Department of Biomedical Engineering, University of Minnesota, Minneapolis, MN 55455, USA.
Adv Mater. 2012 Jul 24;24(28):3803-22, 3710. doi: 10.1002/adma.201200832. Epub 2012 Jun 5.
Encapsulating anticancer drugs in nanoparticles has proven to be an effective mechanism to alter the pharmacokinetic and pharmacodynamic profiles of the drugs, leading to clinically useful cancer therapeutics like Doxil and DaunoXome. Underdeveloped tumor vasculature and lymphatics allow these first-generation nanoparticles to passively accumulate within the tumor, but work to create the next-generation nanoparticles that actively participate in the tumor targeting process is underway. Lipid nanoparticles functionalized with targeting peptides are among the most often studied. The goal of this article is to review the recently published literature of targeted nanoparticles to highlight successful designs that improved in vivo tumor therapy, and to discuss the current challenges of designing these nanoparticles for effective in vivo performance.

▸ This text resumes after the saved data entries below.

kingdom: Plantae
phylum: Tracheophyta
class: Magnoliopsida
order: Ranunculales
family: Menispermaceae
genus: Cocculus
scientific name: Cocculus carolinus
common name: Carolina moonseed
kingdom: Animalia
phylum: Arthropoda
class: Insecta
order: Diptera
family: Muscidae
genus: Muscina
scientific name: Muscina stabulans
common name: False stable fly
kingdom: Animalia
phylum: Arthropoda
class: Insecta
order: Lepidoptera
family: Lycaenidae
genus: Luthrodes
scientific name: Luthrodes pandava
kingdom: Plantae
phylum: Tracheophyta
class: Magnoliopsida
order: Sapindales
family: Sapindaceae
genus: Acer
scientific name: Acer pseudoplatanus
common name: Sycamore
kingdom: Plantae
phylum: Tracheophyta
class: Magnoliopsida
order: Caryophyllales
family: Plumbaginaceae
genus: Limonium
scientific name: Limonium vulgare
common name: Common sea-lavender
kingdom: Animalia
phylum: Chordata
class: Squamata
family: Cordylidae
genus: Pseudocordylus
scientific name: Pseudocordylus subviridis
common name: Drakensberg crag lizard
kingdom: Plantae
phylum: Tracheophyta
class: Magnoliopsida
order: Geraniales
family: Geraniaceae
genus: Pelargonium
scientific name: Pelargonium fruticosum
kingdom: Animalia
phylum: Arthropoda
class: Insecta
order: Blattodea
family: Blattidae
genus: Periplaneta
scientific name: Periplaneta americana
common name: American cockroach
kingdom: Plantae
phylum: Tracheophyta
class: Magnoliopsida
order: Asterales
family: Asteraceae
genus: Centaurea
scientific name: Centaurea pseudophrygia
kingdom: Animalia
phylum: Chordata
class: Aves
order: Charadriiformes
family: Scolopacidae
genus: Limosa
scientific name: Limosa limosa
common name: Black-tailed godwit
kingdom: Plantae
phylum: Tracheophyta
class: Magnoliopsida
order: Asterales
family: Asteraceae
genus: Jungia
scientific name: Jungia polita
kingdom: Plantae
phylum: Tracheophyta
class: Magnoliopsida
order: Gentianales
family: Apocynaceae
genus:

将抗癌药物封装在纳米颗粒中已被证明是一种有效的手段,可以改变药物的药代动力学和药效学特性,从而产生像多柔比星脂质体(Doxil)和盐酸柔红霉素脂质体(DaunoXome)这样具有临床应用价值的癌症治疗药物。未充分发育的肿瘤血管和淋巴管使得第一代纳米颗粒能够被动地在肿瘤内积累,但目前正在努力开发能够主动参与肿瘤靶向过程的下一代纳米颗粒。用靶向肽功能化的脂质纳米颗粒是研究最多的纳米颗粒之一。本文的目的是综述最近发表的靶向纳米颗粒的文献,重点介绍那些改善体内肿瘤治疗效果的成功设计,并讨论设计这些纳米颗粒以实现有效体内性能所面临的当前挑战。